Stored records
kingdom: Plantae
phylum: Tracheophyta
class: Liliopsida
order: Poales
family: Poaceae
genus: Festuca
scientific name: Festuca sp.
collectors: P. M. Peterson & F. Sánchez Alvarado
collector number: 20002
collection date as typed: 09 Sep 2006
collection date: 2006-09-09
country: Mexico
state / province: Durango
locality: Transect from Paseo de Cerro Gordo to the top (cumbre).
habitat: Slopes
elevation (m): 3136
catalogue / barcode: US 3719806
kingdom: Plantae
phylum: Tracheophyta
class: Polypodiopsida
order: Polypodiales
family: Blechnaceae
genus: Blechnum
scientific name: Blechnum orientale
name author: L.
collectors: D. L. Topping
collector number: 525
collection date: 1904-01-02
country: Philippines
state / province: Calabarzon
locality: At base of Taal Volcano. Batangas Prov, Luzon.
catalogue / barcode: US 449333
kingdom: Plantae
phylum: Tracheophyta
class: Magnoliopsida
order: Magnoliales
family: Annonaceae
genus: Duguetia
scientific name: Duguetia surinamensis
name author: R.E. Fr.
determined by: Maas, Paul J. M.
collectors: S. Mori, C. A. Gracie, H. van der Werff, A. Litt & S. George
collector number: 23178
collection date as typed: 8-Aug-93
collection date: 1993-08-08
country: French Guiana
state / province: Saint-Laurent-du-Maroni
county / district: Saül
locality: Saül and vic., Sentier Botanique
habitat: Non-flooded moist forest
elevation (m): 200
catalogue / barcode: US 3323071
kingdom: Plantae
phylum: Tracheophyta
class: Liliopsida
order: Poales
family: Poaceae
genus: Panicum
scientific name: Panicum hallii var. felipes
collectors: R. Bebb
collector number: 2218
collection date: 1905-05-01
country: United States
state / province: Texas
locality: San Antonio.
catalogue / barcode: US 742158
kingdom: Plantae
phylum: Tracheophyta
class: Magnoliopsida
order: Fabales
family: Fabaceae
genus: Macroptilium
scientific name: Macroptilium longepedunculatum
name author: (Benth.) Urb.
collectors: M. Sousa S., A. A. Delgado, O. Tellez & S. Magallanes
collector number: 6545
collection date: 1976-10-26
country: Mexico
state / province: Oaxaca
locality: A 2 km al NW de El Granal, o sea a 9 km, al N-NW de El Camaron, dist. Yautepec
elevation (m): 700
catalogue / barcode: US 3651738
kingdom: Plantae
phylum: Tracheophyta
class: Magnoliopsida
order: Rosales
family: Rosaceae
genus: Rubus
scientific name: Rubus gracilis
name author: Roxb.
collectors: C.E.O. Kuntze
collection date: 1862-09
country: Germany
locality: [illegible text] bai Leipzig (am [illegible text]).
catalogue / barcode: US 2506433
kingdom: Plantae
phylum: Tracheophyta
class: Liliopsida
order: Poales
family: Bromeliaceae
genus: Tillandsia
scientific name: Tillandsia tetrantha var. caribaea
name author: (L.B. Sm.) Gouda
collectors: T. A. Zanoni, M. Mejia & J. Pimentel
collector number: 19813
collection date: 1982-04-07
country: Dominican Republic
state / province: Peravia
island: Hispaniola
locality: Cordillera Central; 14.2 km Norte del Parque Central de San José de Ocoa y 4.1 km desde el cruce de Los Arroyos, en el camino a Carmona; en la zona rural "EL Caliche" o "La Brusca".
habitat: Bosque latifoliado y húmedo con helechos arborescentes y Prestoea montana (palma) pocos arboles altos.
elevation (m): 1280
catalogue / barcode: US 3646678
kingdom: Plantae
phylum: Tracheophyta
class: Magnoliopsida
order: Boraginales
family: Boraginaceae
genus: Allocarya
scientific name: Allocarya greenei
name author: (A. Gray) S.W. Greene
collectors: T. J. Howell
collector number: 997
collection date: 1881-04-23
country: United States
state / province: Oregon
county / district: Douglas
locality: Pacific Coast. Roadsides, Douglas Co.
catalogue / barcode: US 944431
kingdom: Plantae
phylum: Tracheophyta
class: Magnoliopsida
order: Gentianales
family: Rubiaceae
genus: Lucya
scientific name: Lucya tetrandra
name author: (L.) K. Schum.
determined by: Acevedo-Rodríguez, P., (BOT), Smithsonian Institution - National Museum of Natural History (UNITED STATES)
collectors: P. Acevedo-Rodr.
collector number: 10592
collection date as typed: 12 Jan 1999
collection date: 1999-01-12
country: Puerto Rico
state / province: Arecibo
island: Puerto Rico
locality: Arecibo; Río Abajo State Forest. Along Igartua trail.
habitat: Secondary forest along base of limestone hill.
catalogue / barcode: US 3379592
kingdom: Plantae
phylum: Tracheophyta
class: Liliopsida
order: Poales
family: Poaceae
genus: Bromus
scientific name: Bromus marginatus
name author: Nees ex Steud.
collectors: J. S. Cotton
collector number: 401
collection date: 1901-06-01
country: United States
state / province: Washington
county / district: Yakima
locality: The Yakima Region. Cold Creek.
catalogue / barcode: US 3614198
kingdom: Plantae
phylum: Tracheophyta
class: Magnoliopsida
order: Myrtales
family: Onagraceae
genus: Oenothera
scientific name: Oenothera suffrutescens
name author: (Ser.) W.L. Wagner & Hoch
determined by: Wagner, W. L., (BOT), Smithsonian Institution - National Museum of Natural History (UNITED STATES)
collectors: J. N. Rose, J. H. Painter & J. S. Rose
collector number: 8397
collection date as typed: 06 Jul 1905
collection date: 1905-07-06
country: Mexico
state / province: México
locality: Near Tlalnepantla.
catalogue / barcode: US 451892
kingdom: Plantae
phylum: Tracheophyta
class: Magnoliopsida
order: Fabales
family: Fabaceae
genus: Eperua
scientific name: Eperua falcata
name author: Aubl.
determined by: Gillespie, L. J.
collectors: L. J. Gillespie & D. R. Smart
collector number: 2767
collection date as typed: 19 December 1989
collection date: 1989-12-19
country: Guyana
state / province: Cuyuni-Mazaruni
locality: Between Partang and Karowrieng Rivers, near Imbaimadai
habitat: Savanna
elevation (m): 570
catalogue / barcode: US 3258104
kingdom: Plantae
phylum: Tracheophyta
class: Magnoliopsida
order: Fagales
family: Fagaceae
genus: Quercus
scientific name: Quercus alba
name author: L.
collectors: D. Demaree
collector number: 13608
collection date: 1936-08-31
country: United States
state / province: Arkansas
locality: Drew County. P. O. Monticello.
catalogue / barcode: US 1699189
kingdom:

_INSTRUCTIONS TO FOLLOW_
Copy out the records again, word for word, from the line with "catalogue / barcode: US 451892" through the end of the records.

_PROBLEM SOLUTION_
catalogue / barcode: US 451892
kingdom: Plantae
phylum: Tracheophyta
class: Magnoliopsida
order: Fabales
family: Fabaceae
genus: Eperua
scientific name: Eperua falcata
name author: Aubl.
determined by: Gillespie, L. J.
collectors: L. J. Gillespie & D. R. Smart
collector number: 2767
collection date as typed: 19 December 1989
collection date: 1989-12-19
country: Guyana
state / province: Cuyuni-Mazaruni
locality: Between Partang and Karowrieng Rivers, near Imbaimadai
habitat: Savanna
elevation (m): 570
catalogue / barcode: US 3258104
kingdom: Plantae
phylum: Tracheophyta
class: Magnoliopsida
order: Fagales
family: Fagaceae
genus: Quercus
scientific name: Quercus alba
name author: L.
collectors: D. Demaree
collector number: 13608
collection date: 1936-08-31
country: United States
state / province: Arkansas
locality: Drew County. P. O. Monticello.
catalogue / barcode: US 1699189
kingdom:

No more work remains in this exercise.